In return, the people you serve need to provide you and your fellow public safety officers with the tools, resources and support systems needed to help you cope with the enormous pressures you experience on the job.
Canada needs a national strategy and action-plan on post-traumatic stress injuries which disproportionately affect public safety officers. And it doesn’t matter whether they are volunteer or full-time. The strategy and plan are needed by both.
Every day, firefighters, police officers and paramedics are exposed to gruesome and life-threatening situations that are simply unimaginable to the rest of us … situations that can, and often do, take a significant toll on their mental health and well-being.
Last January, in Regina, we convened a national roundtable of First Responders and their representative organizations, all levels of government, academics, researchers and others, to begin fleshing out an appropriate national PTSI plan.

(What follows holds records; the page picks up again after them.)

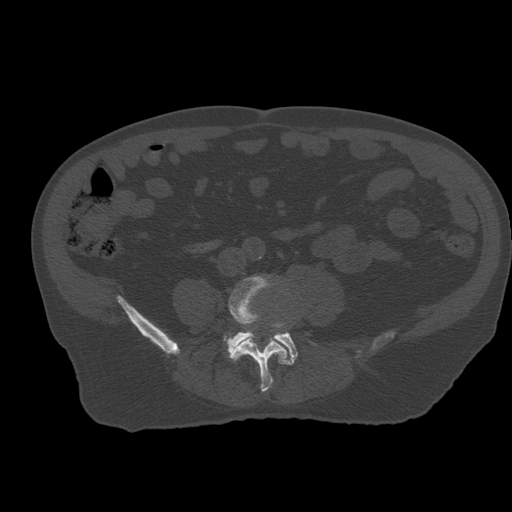
CT including the spine, one axial slice. Slice 155 of 399 in the series (ordered by position). 120 kVp. Bone window (W 1800 / L 400 HU). 512 × 512 image matrix. Patient age 73 years. Case-level facts recorded for this patient, not image findings: primary cancer: prostate; vertebrae with lytic lesions (as recorded): L2.
Structures marked on this image (semi-automatic segmentation, software-assisted and operator-edited):
- L4 vertebra: bounding box <224,276,287,393> (left, top, right, bottom; pixels)
- L5 vertebra: <227,324,298,365>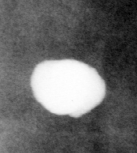
Crop from a digitized film mammogram around one marked abnormality; left breast; MLO view; BI-RADS breast density category 2 (scale 1–4).
Calcifications, morphology coarse; BI-RADS assessment category 2; subtlety rating 5 on a 1 (subtle) to 5 (obvious) scale; benign without callback (not worked up further).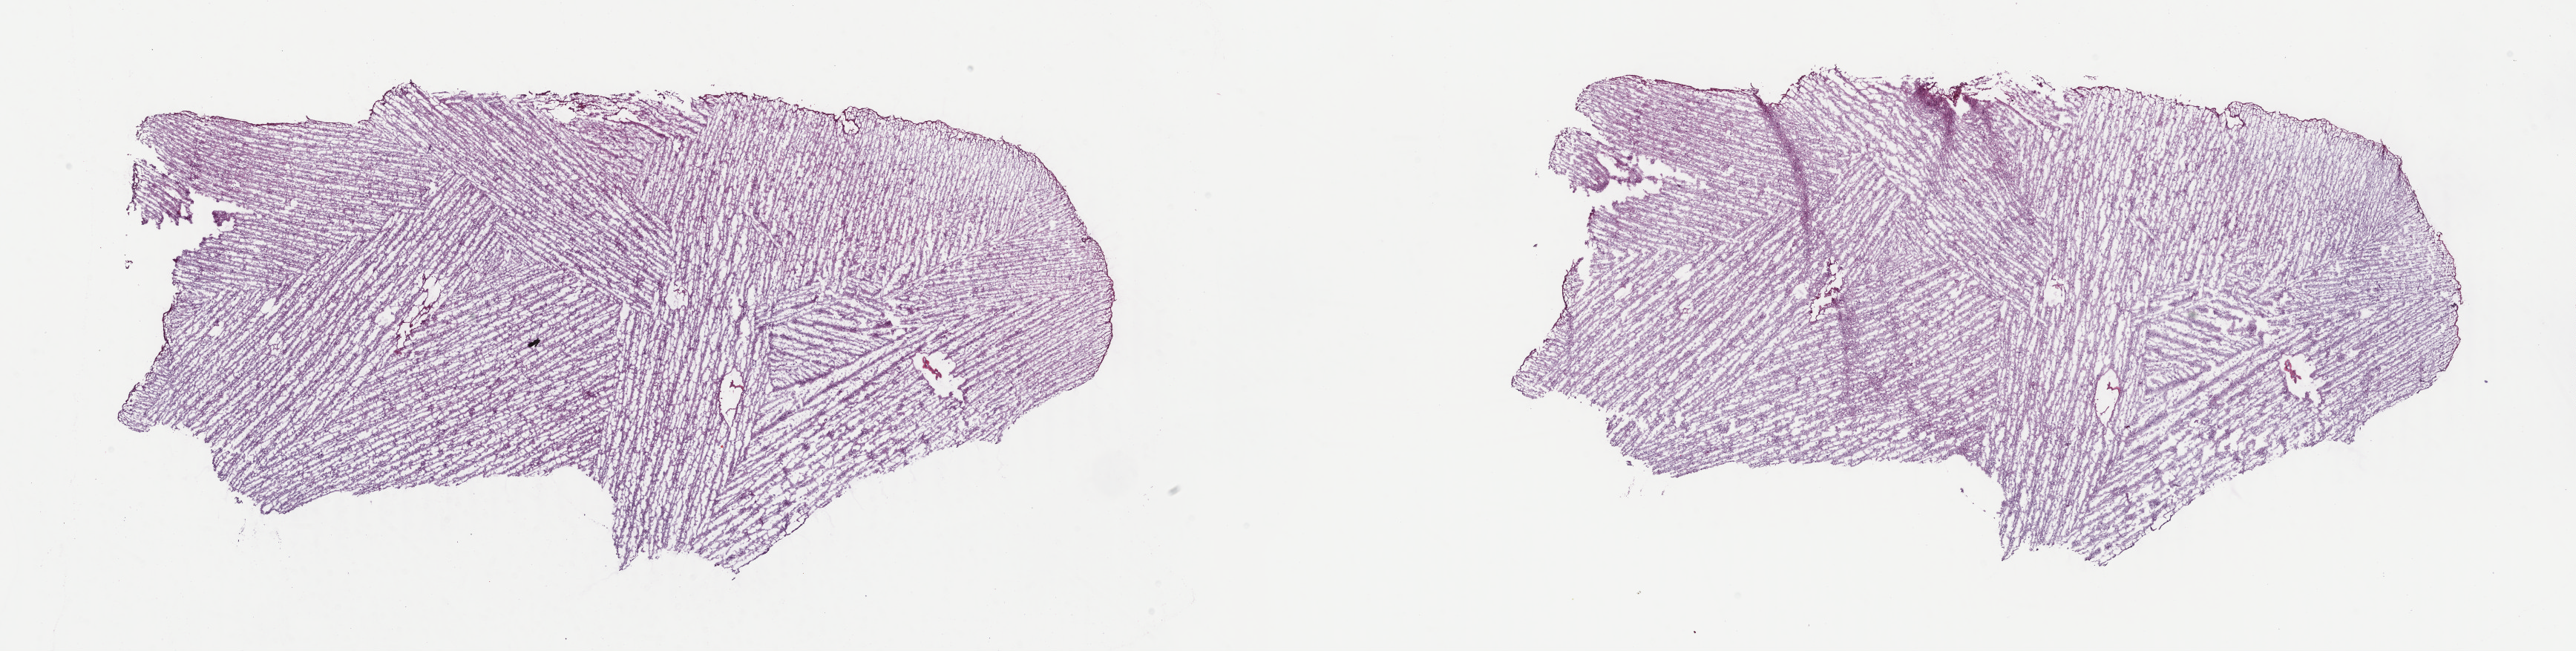
Whole-slide histology image, H&E-stained, shown as a low-resolution overview of the whole scanned area (about 27.6 x 7.0 mm, acquisition: 40x scan); frozen section from the top of the tissue portion; sample: primary tumour, brain. Male patient; age at initial diagnosis 39 years. Histologic grade: G2 (moderately differentiated). Slide review estimates, as recorded: tumour cells 45%, tumour nuclei 85%, normal cells 15%, stromal cells 40%, necrosis 0%. Infiltration values recorded for this section: lymphocyte infiltration 0%, monocyte infiltration 0%, neutrophil infiltration 0%.
Histologic diagnosis: Astrocytoma, NOS (cerebrum).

There was a clear consensus for a national approach that included sophisticated research, education and awareness tools, early diagnosis, a constant battle against stigmatization, plus the means for treatment, recovery and reintegration in the workplace.
While there are local and organization-specific initiatives in place to provide some of these elements, something much more comprehensive is required. And volunteer First Responders must be included.

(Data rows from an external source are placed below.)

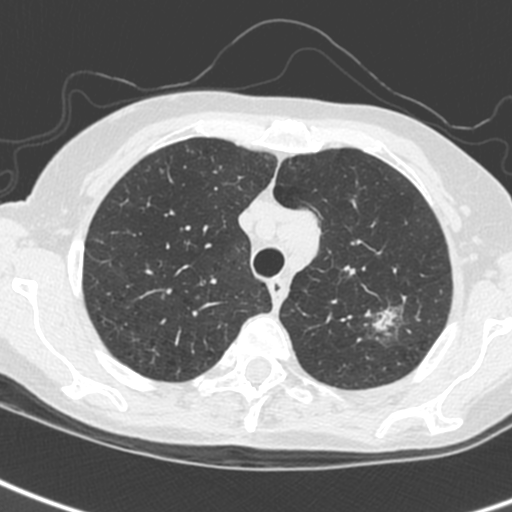
Chest CT (low-dose screening protocol), one axial image. First (baseline) screen. Lung window (W 1500 / L -600 HU). Standard (soft-tissue) reconstruction kernel (C). 120 kVp. Female participant, aged 61 years at enrolment.
Lesion marked by an expert reader, box from (x=350, y=301) to (x=412, y=350) px. The screening reader recorded 2 non-calcified nodules or masses ≥4 mm on this exam; which of them this box marks is not recorded. Official screen result: positive, change unspecified: nodule(s) >= 4 mm or enlarging nodule(s), mass(es), or other non-specific abnormalities suspicious for lung cancer. Later outcome: lung cancer diagnosed 29 days after this screen — small cell carcinoma, NOS, left upper lobe, stage IV (AJCC 6th edition).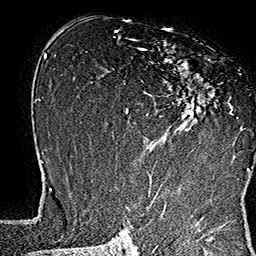
Breast MRI (dynamic contrast-enhanced), one axial slice. Position 92 of 160 along the scan axis. Cropped to one breast. Dynamic contrast-enhanced series, time point 2 of 7 at this slice position (early post-contrast). 1.5 T. TE 2.8 ms, TR 5.4 ms. 1 mm slice thickness. 256 × 256 image matrix, field of view 180 × 180 mm. Female patient.
Annotated regions visible in this slice (semi-automatically segmented with operator editing):
- enhancing-tissue mask used for the functional tumour volume (all voxels passing the contrast-enhancement thresholds inside the analysis volume; usually the tumour): bounding box <133,39,248,169> (left, top, right, bottom; pixels)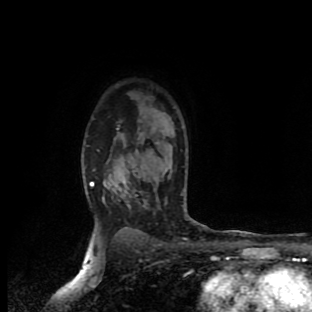
Breast MRI (dynamic contrast-enhanced), one axial slice. Cropped to one breast. Dynamic contrast-enhanced series, time point 2 of 9 at this slice position (early post-contrast). 1.5 T. TE 4.2 ms, TR 7 ms. 2 mm slice thickness. 312 × 312 image matrix. Female patient.
Annotated regions visible in this slice (semi-automatic segmentation, software-assisted and operator-edited):
- enhancing-tissue mask used for the functional tumour volume (all voxels passing the contrast-enhancement thresholds inside the analysis volume; usually the tumour): box from (x=92, y=182) to (x=94, y=186) px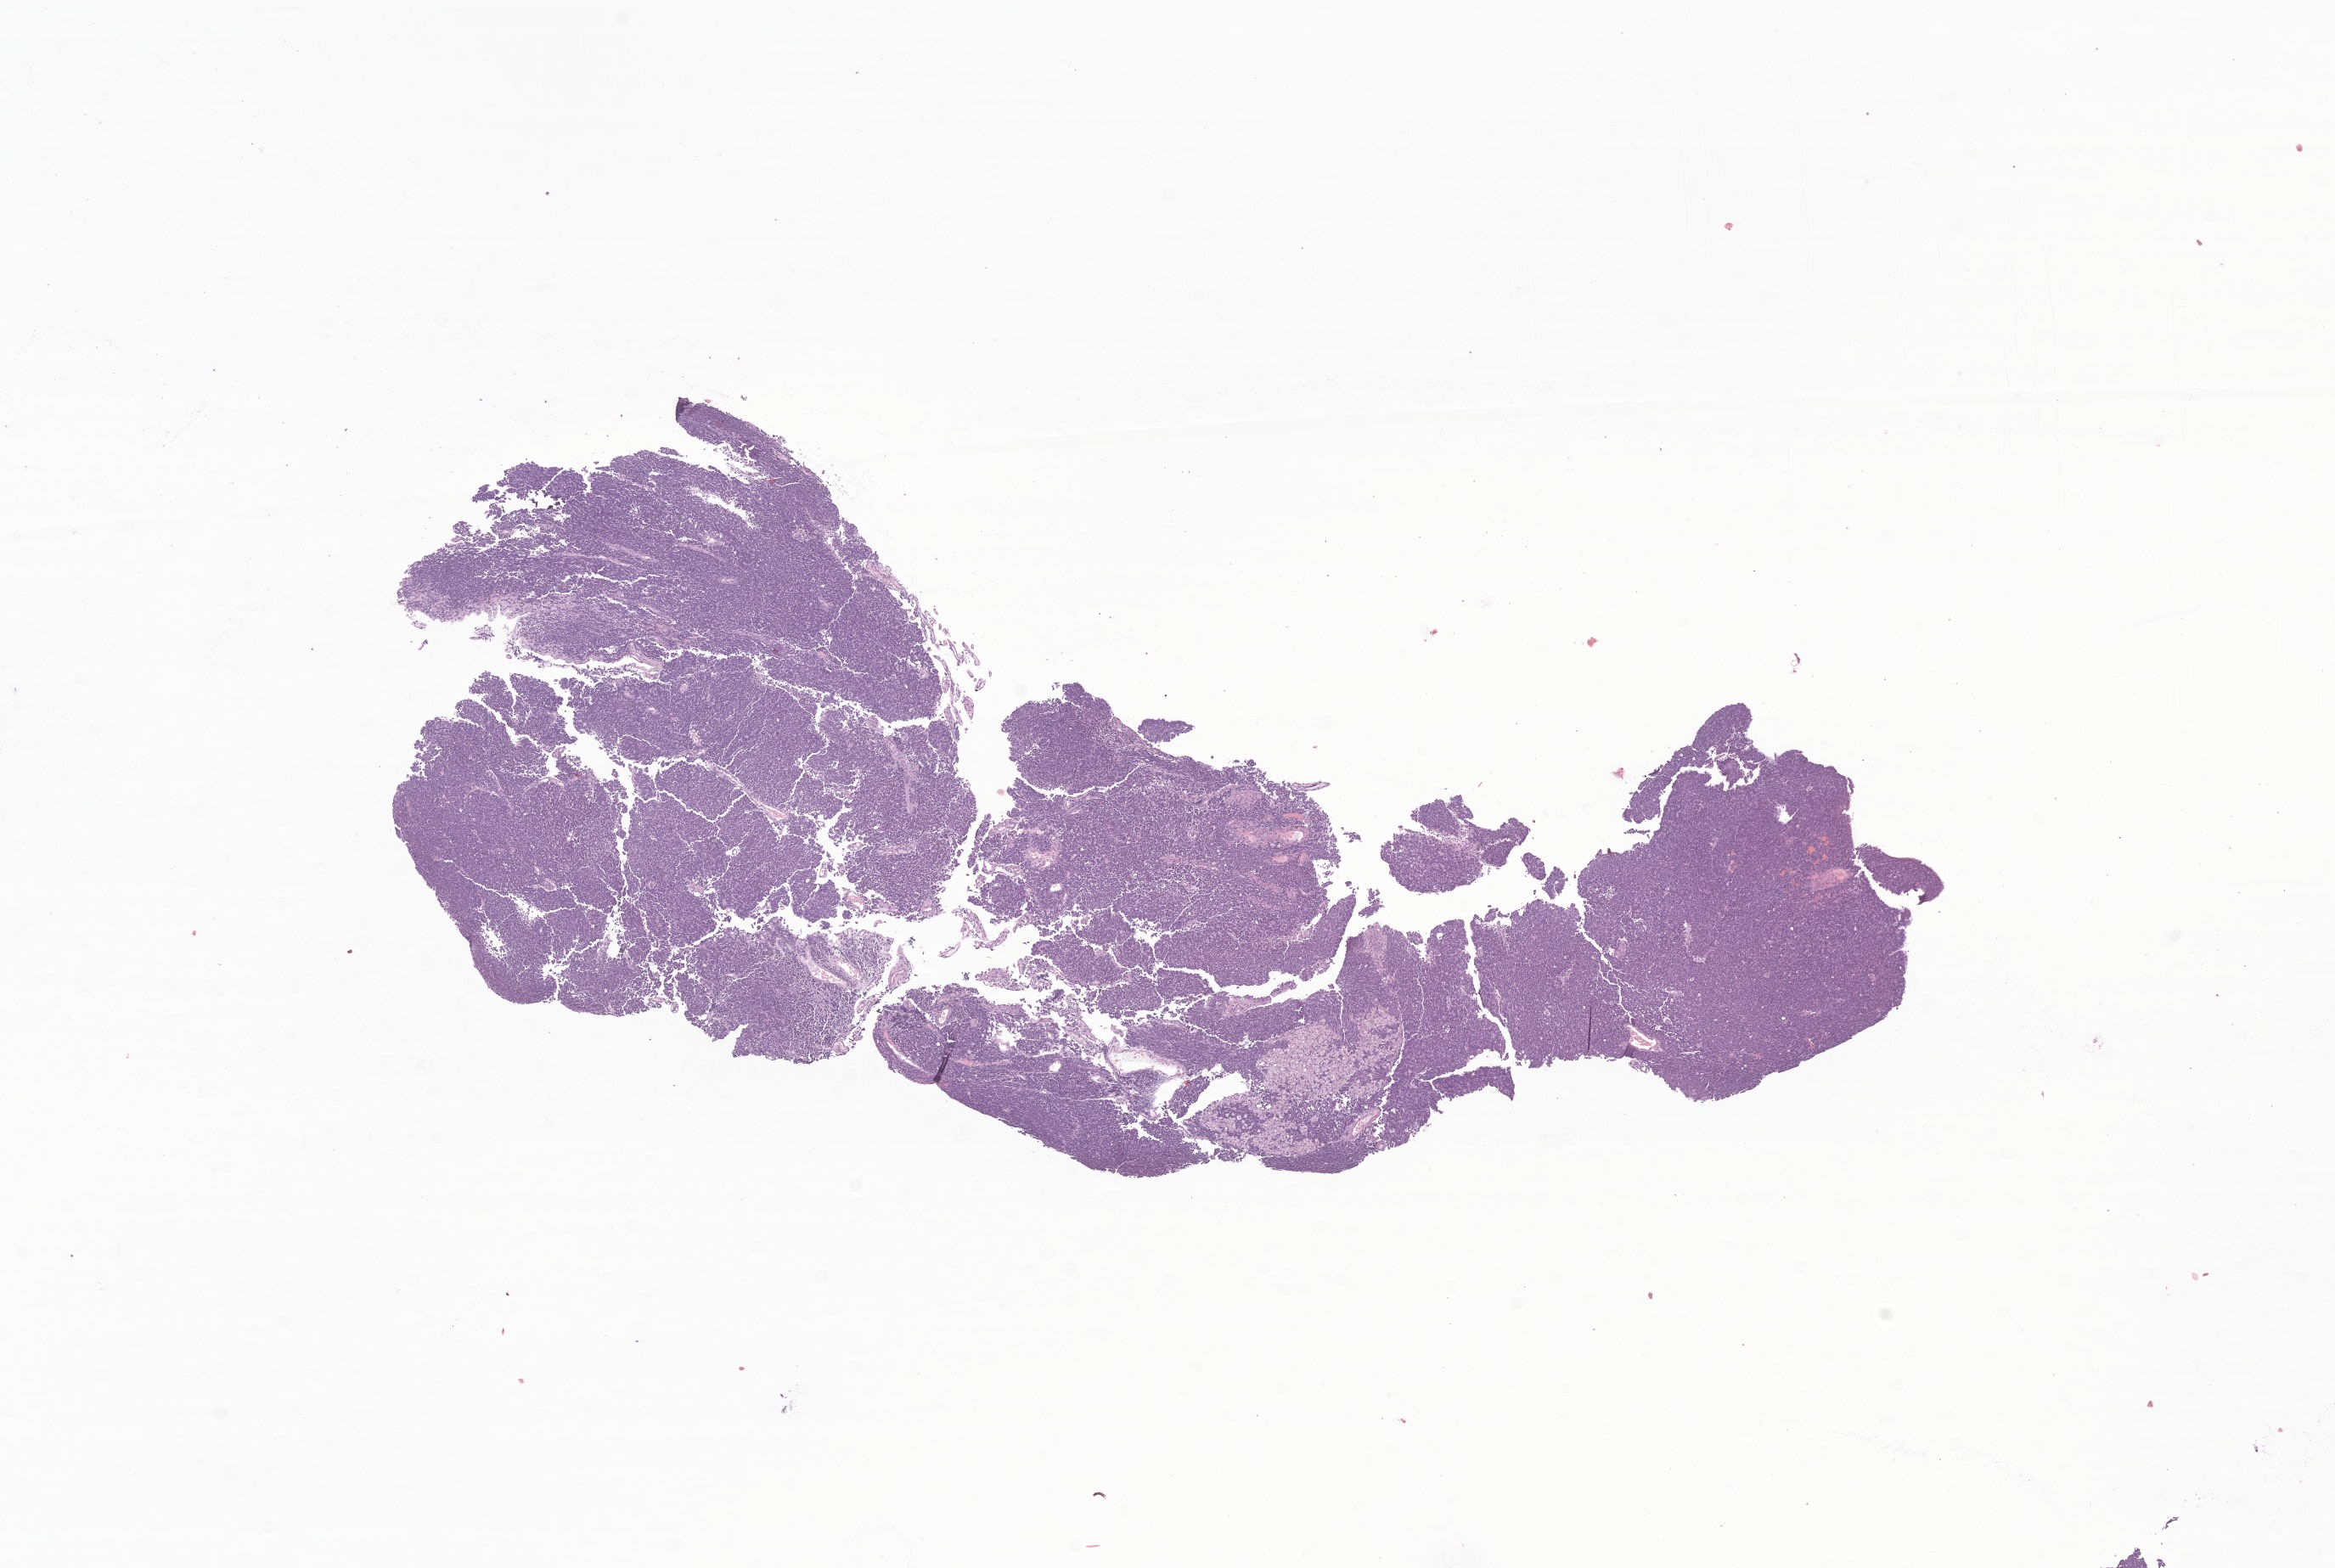
Hematoxylin and eosin (H&E) whole-slide image of tumor tissue from the pineal gland, low-resolution overview of the scanned area, about 11.6 x 7.8 mm. Formalin-fixed, paraffin-embedded (FFPE) tissue. Patient female; age 54 months (4 years 6 months).
Diagnosis (ICD-O-3 morphology term): Pineoblastoma.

The work is ongoing. We need to bring it to fruition. Looking after the mental health and well-being of firefighters and other First Responders is not only an obligation we need to fulfil to them. It will also contribute to the safety of all Canadians.
Another personal issue for emergency workers is the need for a national public safety officer compensation benefit to be paid to the families of firefighters, police officers and paramedics who are killed or permanently disabled in the line of duty.
And again, it doesn’t matter if you are volunteer or full-time.
I have been pushing for this kind of initiative for many years, and I’m determined to get it done. My department has been working closely with the leadership and the membership of the Tri-Services and others to examine all the angles so we get it right. Good progress is being achieved.
Nothing can make up for the loss of a loved one. But a properly designed national benefit can at least alleviate some of the financial pressure on the families who suffer such a loss. It’s also a gesture of respect for the vital service public safety officers perform.
In all these endeavours – and more - I want to thank the Canadian Volunteer Fire Services Association for your leadership and your collaboration.
Je tiens encore a exprimer ma gratitude et ma reconnaissance a l’egard de votre service courageux et devoue aux Canadiens.